## [Saved data entries]
********
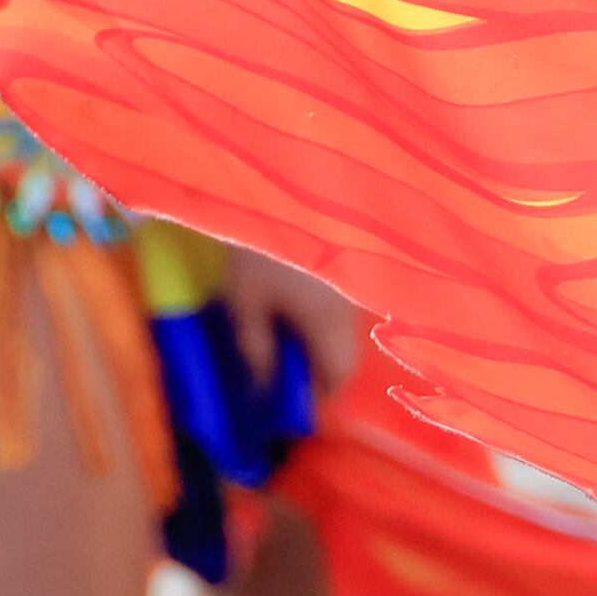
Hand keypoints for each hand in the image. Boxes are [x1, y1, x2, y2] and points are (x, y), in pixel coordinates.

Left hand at [218, 246, 361, 400]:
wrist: (283, 187)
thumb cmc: (260, 249)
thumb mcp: (246, 302)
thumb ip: (255, 349)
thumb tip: (262, 390)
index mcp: (329, 325)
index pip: (337, 378)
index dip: (316, 399)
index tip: (287, 408)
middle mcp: (350, 310)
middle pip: (342, 355)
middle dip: (313, 372)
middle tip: (275, 374)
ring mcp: (350, 286)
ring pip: (339, 331)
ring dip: (312, 344)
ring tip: (275, 341)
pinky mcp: (343, 268)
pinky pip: (335, 308)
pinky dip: (314, 320)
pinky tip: (288, 309)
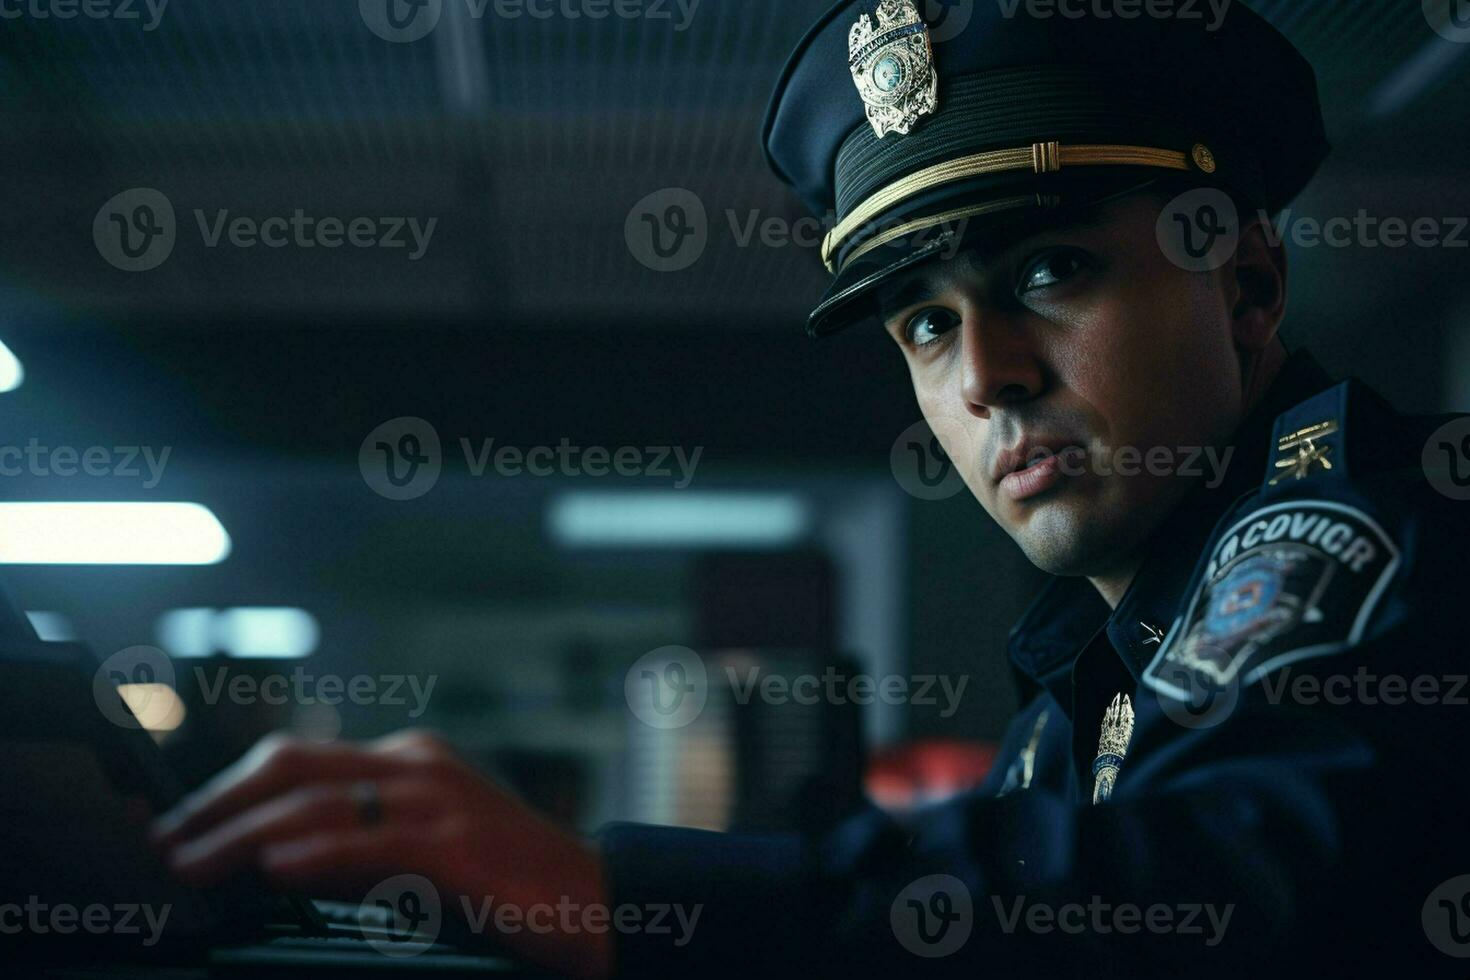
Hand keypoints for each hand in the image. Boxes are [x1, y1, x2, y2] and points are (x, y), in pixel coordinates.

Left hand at [150, 730, 611, 979]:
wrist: (604, 905)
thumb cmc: (518, 888)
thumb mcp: (432, 851)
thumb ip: (366, 845)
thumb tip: (277, 866)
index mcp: (412, 762)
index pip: (299, 762)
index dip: (228, 789)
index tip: (179, 827)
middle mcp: (418, 768)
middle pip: (292, 769)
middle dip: (216, 805)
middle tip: (164, 847)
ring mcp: (439, 803)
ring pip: (316, 808)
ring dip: (240, 839)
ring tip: (190, 870)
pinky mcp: (458, 848)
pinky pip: (370, 846)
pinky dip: (315, 857)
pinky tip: (272, 871)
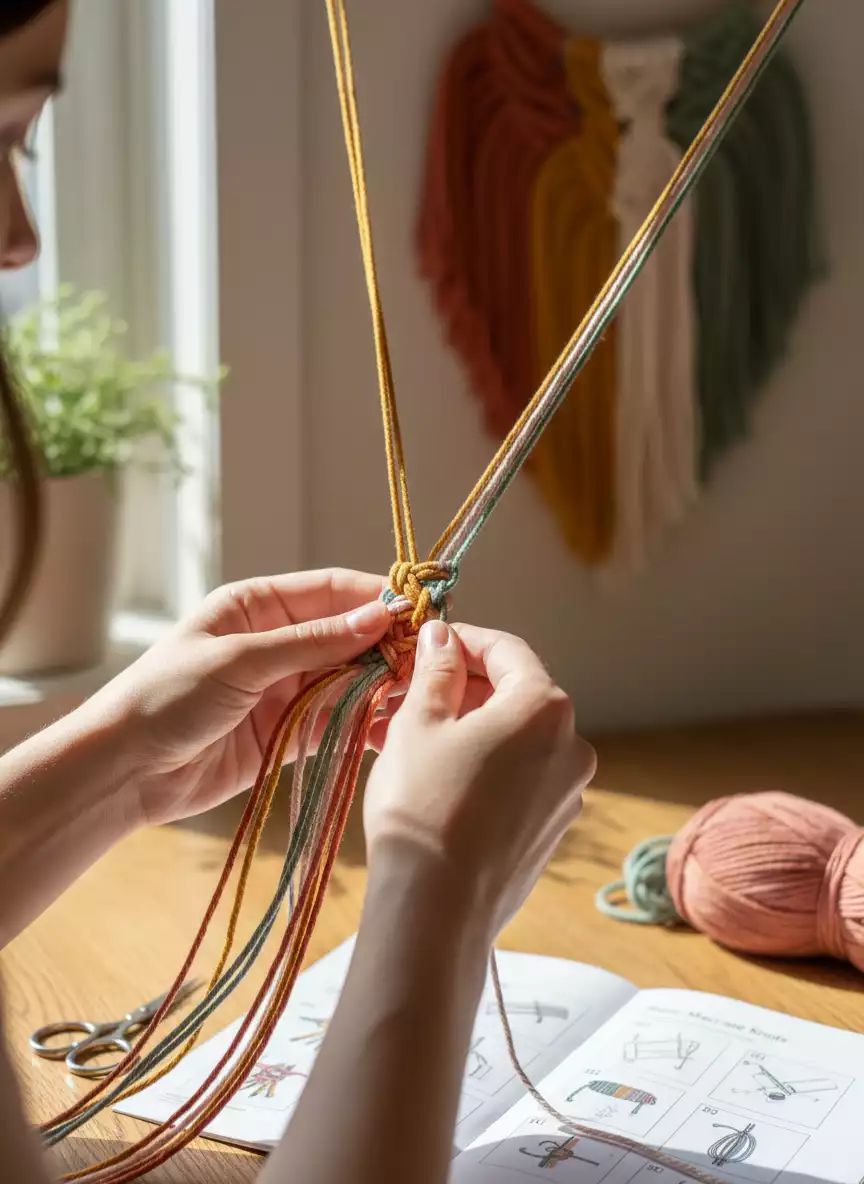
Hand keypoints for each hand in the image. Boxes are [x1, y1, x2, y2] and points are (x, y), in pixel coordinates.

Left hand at [86, 569, 391, 826]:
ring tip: (419, 695)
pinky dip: (366, 723)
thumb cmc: (165, 698)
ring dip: (382, 686)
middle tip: (429, 660)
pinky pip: (339, 721)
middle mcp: (277, 642)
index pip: (331, 591)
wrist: (124, 772)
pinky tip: (393, 727)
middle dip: (387, 645)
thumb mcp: (239, 660)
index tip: (419, 612)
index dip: (376, 598)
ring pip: (350, 678)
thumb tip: (377, 618)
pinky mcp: (290, 732)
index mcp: (258, 606)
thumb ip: (311, 643)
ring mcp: (285, 688)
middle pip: (348, 635)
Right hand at [363, 620, 595, 936]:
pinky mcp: (552, 830)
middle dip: (460, 689)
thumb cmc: (423, 806)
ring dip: (467, 729)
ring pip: (514, 740)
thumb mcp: (419, 724)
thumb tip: (441, 637)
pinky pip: (518, 778)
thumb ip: (436, 670)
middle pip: (514, 695)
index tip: (426, 643)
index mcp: (545, 707)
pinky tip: (434, 777)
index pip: (507, 650)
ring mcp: (567, 792)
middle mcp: (571, 746)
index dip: (463, 640)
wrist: (437, 910)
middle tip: (406, 693)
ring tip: (407, 737)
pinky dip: (482, 766)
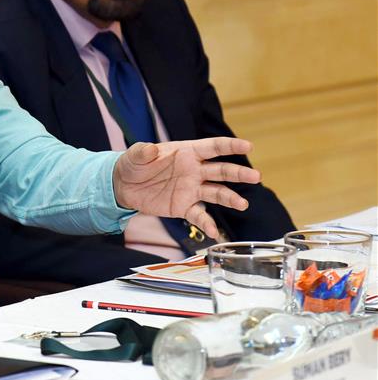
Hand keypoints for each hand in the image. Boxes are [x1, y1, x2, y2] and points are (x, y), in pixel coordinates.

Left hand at [113, 137, 259, 238]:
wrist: (123, 186)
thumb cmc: (133, 164)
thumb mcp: (134, 155)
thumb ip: (142, 152)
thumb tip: (150, 149)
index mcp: (186, 152)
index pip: (212, 147)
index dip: (230, 146)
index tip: (248, 146)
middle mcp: (194, 170)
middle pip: (221, 170)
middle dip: (238, 173)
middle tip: (255, 177)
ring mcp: (191, 189)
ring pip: (216, 193)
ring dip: (230, 198)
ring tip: (243, 204)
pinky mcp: (184, 206)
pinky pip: (199, 215)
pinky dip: (207, 223)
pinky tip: (214, 232)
********
## [Problem to solve]
When you copy the data above, reproduce each line exactly and skip every image.

## [Result of the exercise]
Hand keypoints for each hand in the image. Boxes are [x1, y1, x2, y2] and points are (x, y), in pixel coordinates.

Left hand at [218, 246, 361, 400]:
wrist: (283, 187)
thumb cmc: (260, 249)
thumb mcp: (246, 302)
thumb ip: (255, 349)
thumb tip: (262, 390)
index mcp: (329, 325)
index pip: (337, 378)
index dip: (316, 399)
index tip: (287, 408)
middle mcp: (350, 310)
middle pip: (342, 355)
middle dip: (313, 372)
middle tip: (275, 374)
ring mcp: (350, 286)
ring pip: (339, 331)
ring dip: (312, 344)
ring tip: (275, 341)
pinky mcp: (343, 268)
pinky pip: (335, 308)
pinky dip: (314, 320)
pinky tip: (288, 309)
Hand keypoints for each hand in the image. Boxes are [x1, y1, x2, y2] and points are (x, y), in pixel coordinates.

Left hand at [150, 730, 611, 979]:
wrist: (604, 905)
thumb cmc: (518, 888)
thumb mcp: (432, 851)
thumb ip: (366, 845)
thumb tip: (277, 866)
index mcp: (412, 762)
index pip: (299, 762)
index dip: (228, 789)
index tip: (179, 827)
middle mcp: (418, 768)
middle pip: (292, 769)
middle dip: (216, 805)
middle tip: (164, 847)
ring mcp: (439, 803)
ring pip: (316, 808)
ring dip: (240, 839)
ring tip: (190, 870)
pinky mcp: (458, 848)
pinky pip: (370, 846)
pinky dip: (315, 857)
pinky tip: (272, 871)
Hand keypoints for each hand in the image. Boxes are [x1, y1, x2, y2] and points are (x, y), in pixel coordinates.

Left hand at [86, 569, 391, 826]:
ring tip: (419, 695)
pinky dip: (366, 723)
thumb cmc: (165, 698)
ring dip: (382, 686)
middle tip: (429, 660)
pinky pip: (339, 721)
middle mcp: (277, 642)
index pip: (331, 591)
wrist: (124, 772)
pinky tip: (393, 727)
middle dip: (387, 645)
thumb mcp: (239, 660)
index tip: (419, 612)
index dip: (376, 598)
ring pip: (350, 678)
thumb tip: (377, 618)
pinky mcp: (290, 732)
index mcp: (258, 606)
thumb ip: (311, 643)
ring mcp: (285, 688)
middle pip: (348, 635)
Right hand at [363, 620, 595, 936]:
pinky mcp: (552, 830)
middle dip: (460, 689)
thumb cmc: (423, 806)
ring dip: (467, 729)
ring pip: (514, 740)
thumb mcp: (419, 724)
thumb tip: (441, 637)
pinky pip: (518, 778)
thumb ip: (436, 670)
middle pip: (514, 695)
index tip: (426, 643)
index mcp: (545, 707)
pinky tip: (434, 777)
index pip: (507, 650)
ring mcp: (567, 792)
middle mcp: (571, 746)
index dip: (463, 640)
wrist: (437, 910)
middle tip: (406, 693)
ring tip: (407, 737)
pinky dip: (482, 766)
Hand keypoints for each hand in the image. Boxes are [x1, y1, x2, y2] and points are (x, y), in pixel coordinates.

Left hand at [113, 137, 259, 238]:
wrist: (123, 186)
thumb cmc: (133, 164)
thumb mcp: (134, 155)
thumb ip: (142, 152)
thumb tip: (150, 149)
index mcp: (186, 152)
index pip: (212, 147)
index dip: (230, 146)
index tip: (248, 146)
middle mcp: (194, 170)
middle pip: (221, 170)
middle dip: (238, 173)
middle tip: (255, 177)
ring mcp: (191, 189)
ring pip: (216, 193)
ring dip: (230, 198)
ring tip: (243, 204)
pinky mcp: (184, 206)
pinky pip: (199, 215)
pinky dip: (207, 223)
pinky tip: (214, 232)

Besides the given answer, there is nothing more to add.